Richard Brooks

Richard Brooks

Lugar de nacimiento: Filadelfia, Pensilvania (Estados Unidos) Cumpleaños: 18 May 1912 Biografía:

Richard Brooks (nacido Reuben Sax en Filadelfia, Pensilvania, el 18 de mayo de 1912) fue uno de esos cineastas del Hollywood clásico que parecían escribir y dirigir con el pulso de un reportero: directo, incómodo cuando hacía falta y siempre atento a los conflictos morales de sus personajes. Antes de consolidarse como director, trabajó como periodista y guionista, y esa mirada “de calle” se nota en su cine: historias de ambición, violencia, hipocresía social y culpa, contadas con una puesta en escena sobria pero muy intensa.

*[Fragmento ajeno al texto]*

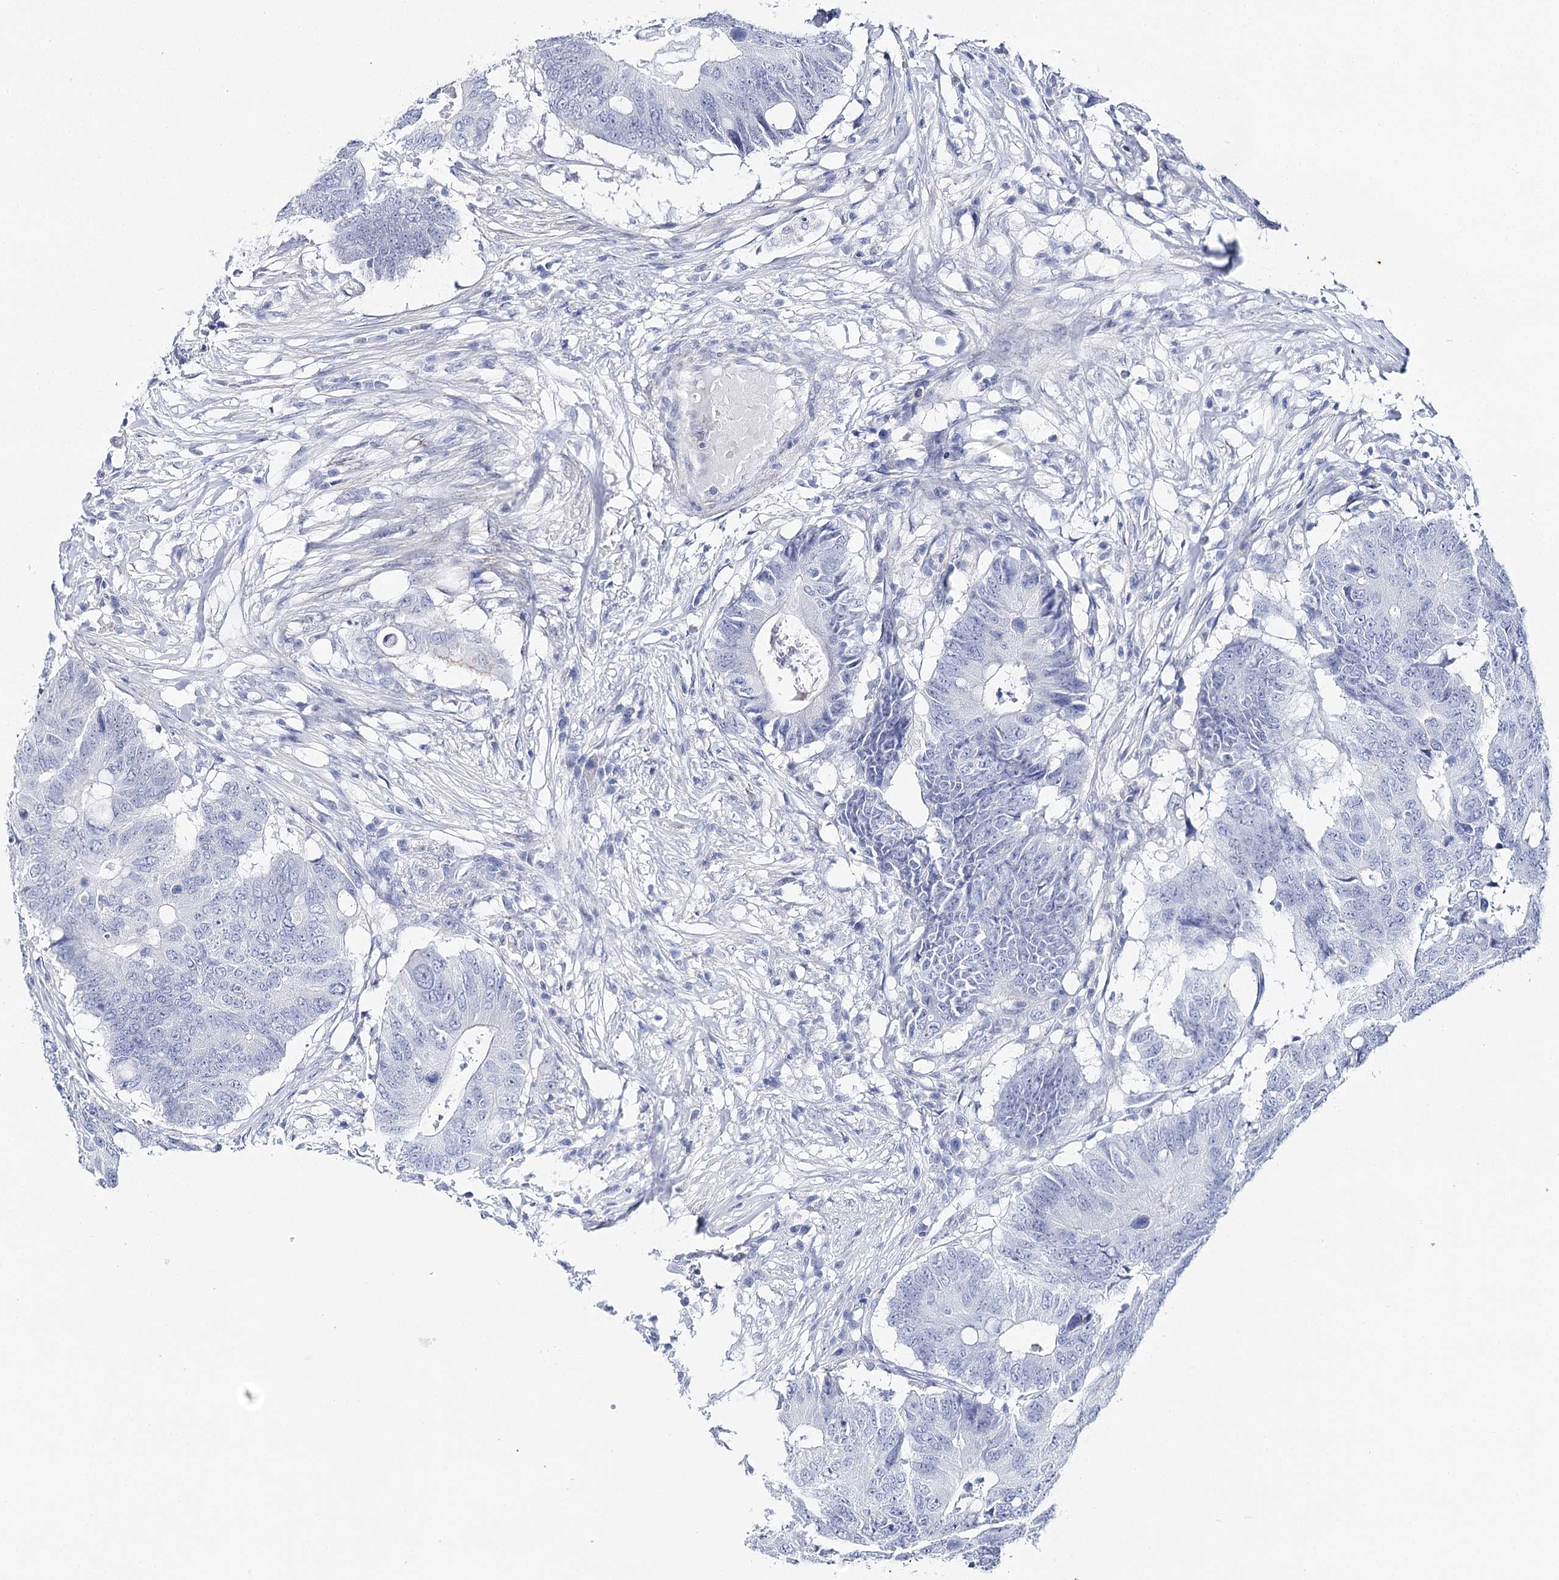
{"staining": {"intensity": "negative", "quantity": "none", "location": "none"}, "tissue": "colorectal cancer", "cell_type": "Tumor cells", "image_type": "cancer", "snomed": [{"axis": "morphology", "description": "Adenocarcinoma, NOS"}, {"axis": "topography", "description": "Colon"}], "caption": "A photomicrograph of human colorectal cancer is negative for staining in tumor cells.", "gene": "AGXT2", "patient": {"sex": "male", "age": 71}}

Murió el 11 de marzo de 1992 en Beverly Hills (Los Ángeles), California, dejando una filmografía que, vista en conjunto, funciona como un retrato áspero y brillante de la América de mediados del siglo XX.

Su nombre está ligado a varios títulos imprescindibles del cine clásico, casi siempre adaptaciones literarias o teatrales que Brooks convertía en cine de nervio y carácter. En los años 50 firmó Semilla de maldad (1955), uno de los grandes dramas sociales de la época; y en 1958 dirigió dos obras clave: Los hermanos Karamázov (1958), ambiciosa adaptación de Dostoievski, y La gata sobre el tejado de zinc (1958), donde el conflicto emocional se vuelve puro voltaje. En los 60 alcanzó una de sus cimas con El fuego y la palabra (1960) —famosa por su mordacidad y su crítica a la impostura moral— y con Dulce pájaro de juventud (1962), otro golpe de realidad y deseo. También dejó su marca en el western crepuscular con Los profesionales (1966), que combina aventura y cinismo con enorme eficacia.

La etapa final de Brooks confirma su versatilidad y su talento para tensar la cuerda ética de cada historia: Lord Jim (1965) explora honor y cobardía como pocas, mientras que A sangre fría (1967) es una de las grandes adaptaciones criminales del cine, seca, inquietante y sorprendentemente moderna en su tono. Ya en los 70, Buscando al señor Goodbar (1977) reforzó su fama de director incisivo, capaz de mirar de frente la oscuridad bajo la vida cotidiana. En conjunto, sus películas más importantes no solo destacan por sus interpretaciones y su escritura, sino por algo muy Brooks: la sensación de que, detrás del espectáculo, siempre se está juzgando a una sociedad y a sus máscaras.